#### [Text provided]

------------------------

- Active: 1940–1943
- Country: United Kingdom
- Branch: British Army
- Type: Commando
- Role: Raiding
- Size: 250 officers and men
- Part of: Special Service Brigade
- Engagements: Second World War Operation Chess; Operation Kitbag; Operation Anklet; Operation Biting; Operation Brandy; Operation Chariot; Operation Aflame; Operation Basalt; Operation Fahrenheit; Operation Batman; Operation Cartoon; Operation Crackers; Operation Roundabout; Operation Carey; Operation Forfar; Operation Hardtack;

Insignia
- Combined Operations Shoulder Patch: Insignia of Combined Operations units it is a combination of a red Thompson submachine gun, a pair of wings, an anchor and mortar rounds on a black backing

= No. 12 Commando =

No. 12 Commando was a battalion-sized commando unit of the British Army during the Second World War. Formed in 1940 in Northern Ireland, they carried out a number of small-scale raids in Norway and France between 1941 and 1943 before being disbanded and its personnel dispersed to other commando units.

------------------------

#### [Information]
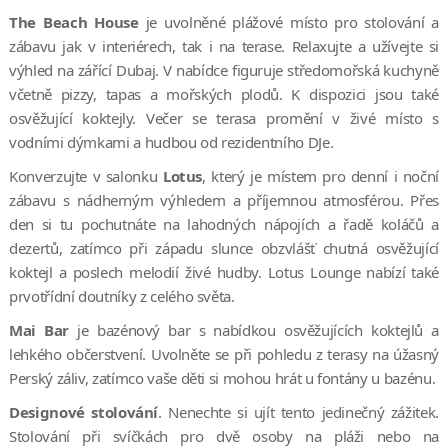
The Beach House
je uvolněné plážové místo pro stolování a
zábavu jak v interiérech, tak i na terase. Relaxujte a užívejte si
výhled na zářící Dubaj. V nabídce figuruje středomořská kuchyně
včetně pizzy, tapas a mořských plodů. K dispozici jsou také
osvěžující koktejly. Večer se terasa promění v živé místo s
vodními dýmkami a hudbou od rezidentního DJe.
Konverzujte v salonku
Lotus
, který je místem pro denní i noční
zábavu s nádherným výhledem a příjemnou atmosférou. Přes
den si tu pochutnáte na lahodných nápojích a řadě koláčů a
dezertů, zatímco při západu slunce obzvlášť chutná osvěžující
koktejl a poslech melodií živé hudby. Lotus Lounge nabízí také
prvotřídní doutníky z celého světa.
Mai Bar
je bazénový bar s nabídkou osvěžujících koktejlů a
lehkého občerstvení. Uvolněte se při pohledu z terasy na úžasný
Perský záliv, zatímco vaše děti si mohou hrát u fontány u bazénu.
Designové stolování
. Nenechte si ujít tento jedinečný zážitek.
Stolování při svíčkách pro dvě osoby na pláži nebo na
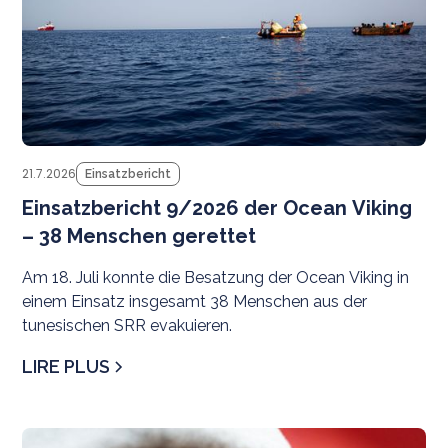
21.7.2026
Einsatzbericht
Einsatzbericht 9/2026 der Ocean Viking
– 38 Menschen gerettet
Am 18. Juli konnte die Besatzung der Ocean Viking in
einem Einsatz insgesamt 38 Menschen aus der
tunesischen SRR evakuieren.
LIRE PLUS
M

------------------------

#### [Activity A]
In the No. 12 Commando text, which four items does the Combined Operations shoulder patch combine on its black backing?
#### [Activity B]
According to the No. 12 Commando text, where was the unit formed in 1940?
#### [Activity C]
Resume the No. 12 Commando article from its last sentence.
The listing has no role here.

#### [Your response A]
- A red Thompson submachine gun
- A pair of wings
- An anchor
- Mortar rounds

#### [Your response B]
In Northern Ireland.

#### [Your response C]
==Background==
The commandos were formed in 1940, by the order of Winston Churchill the British Prime Minister. He called for specially trained troops that would "develop a reign of terror down the enemy coast". At first they were a small force of volunteers who carried out small raids against enemy occupied territory, but by 1943 their role had changed into lightly equipped assault infantry which specialised in spearheading amphibious landings.

The man initially selected as the overall commander of the force was Admiral Sir Roger Keyes himself a veteran of the landings at Galipoli and the Zeebrugge raid in the First World War. Keyes resigned in October 1941 and was replaced by Admiral Louis Mountbatten.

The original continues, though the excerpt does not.